Here is another way to say this: Conservatives must stop looking back and start thinking forward. We must stop defending the GOP. Instead, we must demand change within the Republican Party. The glaring mistakes that the GOP has made in the last ten years are not the fault of conservatives. Let the past go, let go of Bush, and forget McCain. Conservatives need to think ahead and move forward -- and so does the GOP.
(3) No more manipulation. Republicans have manipulated conservatives for far too long with empty promises of governmental reform. John McCain received a standing ovation from the delegates at the RNC when he proclaimed the end of big government spending. In less than two months he suspended his campaign to fly back to Washington so that he could work and vote for the first bailout bill -- the largest single government expenditure in peacetime history.
Conservatives should no longer condone or support such palpable pretense and the GOP needs to stop shoveling it. To be brutally frank, if the GOP wants conservative support, then their Republican candidates must stop lying to us.
(4) New leadership now. The GOP must dump its current crop of congressional leaders. These men seem to be comfortable being in the minority. They know how to say "bi-partisan" and "compromise" -- but they have no clue about how to say the simplest of words: "No."
Listen to House Minority Leader John Boehner's take on his recent meeting with then President-elect Obama on the next trillion-dollar bailout.
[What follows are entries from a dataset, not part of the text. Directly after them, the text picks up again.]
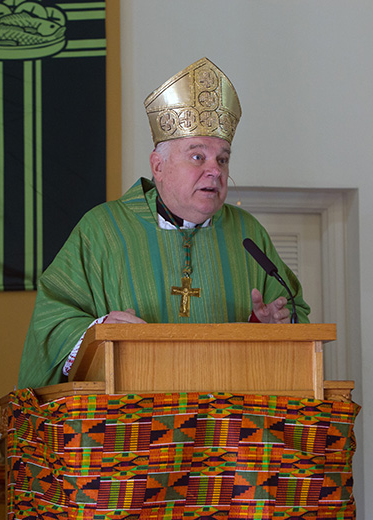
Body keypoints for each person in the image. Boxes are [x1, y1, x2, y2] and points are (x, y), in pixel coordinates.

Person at [18, 57, 310, 389]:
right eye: (198, 156)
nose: (215, 170)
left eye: (223, 158)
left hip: (227, 431)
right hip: (130, 431)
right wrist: (98, 330)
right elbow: (51, 323)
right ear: (158, 166)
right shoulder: (102, 231)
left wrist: (269, 323)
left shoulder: (247, 233)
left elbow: (292, 307)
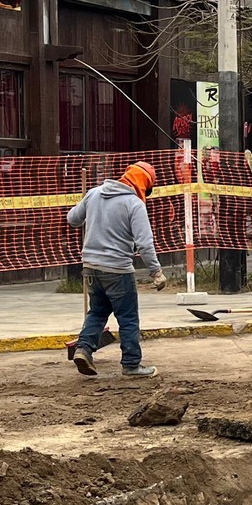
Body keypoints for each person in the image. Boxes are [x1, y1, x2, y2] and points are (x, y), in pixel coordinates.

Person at [67, 161, 165, 379]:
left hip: (91, 268)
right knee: (128, 317)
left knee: (98, 311)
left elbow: (72, 219)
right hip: (118, 270)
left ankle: (83, 349)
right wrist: (156, 272)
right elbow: (145, 243)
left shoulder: (94, 193)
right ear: (144, 185)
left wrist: (91, 209)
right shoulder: (134, 204)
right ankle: (131, 365)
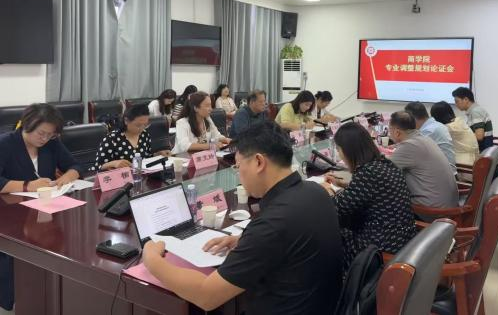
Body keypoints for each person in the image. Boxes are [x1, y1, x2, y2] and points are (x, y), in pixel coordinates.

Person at [142, 122, 343, 314]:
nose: (239, 175)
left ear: (258, 162)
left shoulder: (273, 224)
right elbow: (293, 239)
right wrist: (244, 240)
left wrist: (152, 261)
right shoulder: (315, 191)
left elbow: (206, 295)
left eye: (238, 167)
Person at [0, 103, 83, 312]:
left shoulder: (52, 144)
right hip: (10, 215)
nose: (45, 139)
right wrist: (27, 185)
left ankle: (48, 294)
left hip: (42, 211)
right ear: (27, 124)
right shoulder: (5, 143)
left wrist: (67, 176)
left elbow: (75, 165)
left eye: (50, 135)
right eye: (41, 133)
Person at [320, 123, 416, 269]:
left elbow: (336, 208)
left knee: (328, 231)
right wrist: (342, 184)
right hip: (402, 235)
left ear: (348, 150)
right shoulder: (383, 164)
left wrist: (328, 190)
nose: (339, 155)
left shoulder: (367, 173)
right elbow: (371, 192)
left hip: (382, 244)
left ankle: (341, 279)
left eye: (339, 150)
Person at [388, 111, 458, 209]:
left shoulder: (409, 146)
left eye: (389, 130)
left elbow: (384, 170)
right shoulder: (425, 139)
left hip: (433, 209)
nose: (389, 134)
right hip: (448, 203)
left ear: (397, 132)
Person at [94, 104, 170, 171]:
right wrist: (114, 163)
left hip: (141, 176)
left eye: (145, 125)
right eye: (138, 125)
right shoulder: (112, 139)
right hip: (121, 179)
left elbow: (146, 157)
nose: (142, 128)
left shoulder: (144, 135)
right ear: (126, 121)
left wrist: (158, 154)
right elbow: (97, 166)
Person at [404, 101, 456, 175]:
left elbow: (410, 152)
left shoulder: (428, 131)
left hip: (442, 175)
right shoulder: (436, 125)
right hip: (446, 172)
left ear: (413, 119)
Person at [431, 101, 480, 166]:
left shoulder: (447, 128)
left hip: (463, 166)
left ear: (437, 117)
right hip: (474, 161)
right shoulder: (459, 121)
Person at [452, 87, 494, 152]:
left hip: (481, 151)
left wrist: (461, 135)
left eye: (457, 101)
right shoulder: (475, 110)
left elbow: (479, 137)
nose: (456, 104)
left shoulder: (476, 112)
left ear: (466, 99)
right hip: (480, 149)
Listen to the words from his own website. Boehner wants "to craft a plan [trillion-dollar bailout -- the sequel] that can pass in a bipartisan fashion." This is a pre-announced capitulation. It is not leadership. Conservatives must demand that the house cleaning of the GOP begin with the Republican's congressional leadership.
(5) Finally, let's take this bull by the horns. Conservatives need to start running for office. I know. I know. This is a daunting idea. But stop and think about it for a moment. If Nancy Pelosi is fit to be the Speaker of the House, then at least 90% of the rest of America's citizens are qualified to run for some public office. (This includes 99.99% of America's conservative stay at home moms. Run ladies run!)
There are problems with this final proposal. Most conservatives are too busy working at the jobs that make the country run to quit their real jobs and run the country. Be that as it may, some of us must step up to the political plate and take our turn at bat. After all, conservatives believe in limited government and this includes, for some of us, a limited term of public service.[i]
Which conservatives should run? Mothers whose children have left the nest, retired, or soon to be retired, business owners or workers, young conservatives who have been successful in business and can afford to sacrifice a few years in public office to help get the ship of state back on course, etc.
Look into your heart. Are you the next Sarah Palin? Why not? Those conservatives that can afford to run for office need to run for office; those who cannot run need to actively support those who can. And we need to do it from within the GOP.
How do conservatives gain control of the GOP? The answer is simple: We take it.
Larrey Anderson is a writer, a philosopher, and submissions editor for American Thinker. His latest award-winning novel is The Order of the Beloved. His memoir, Underground: Life and Survival in the Russian Black Market, has just been released.
[i] In the 1980s I was elected, as a Republican, to three consecutive terms in the Idaho State Senate. I ran each campaign on a budget of less than $10,000. I had tons of help from friends, family, and fellow conservatives. (I also had primary opposition from the Republican Party in each of my campaigns.) I retired in 1990 after sustaining a serious back injury. Running for public office is a lot hard work. But it is not impossible. If I can do it -- so can you.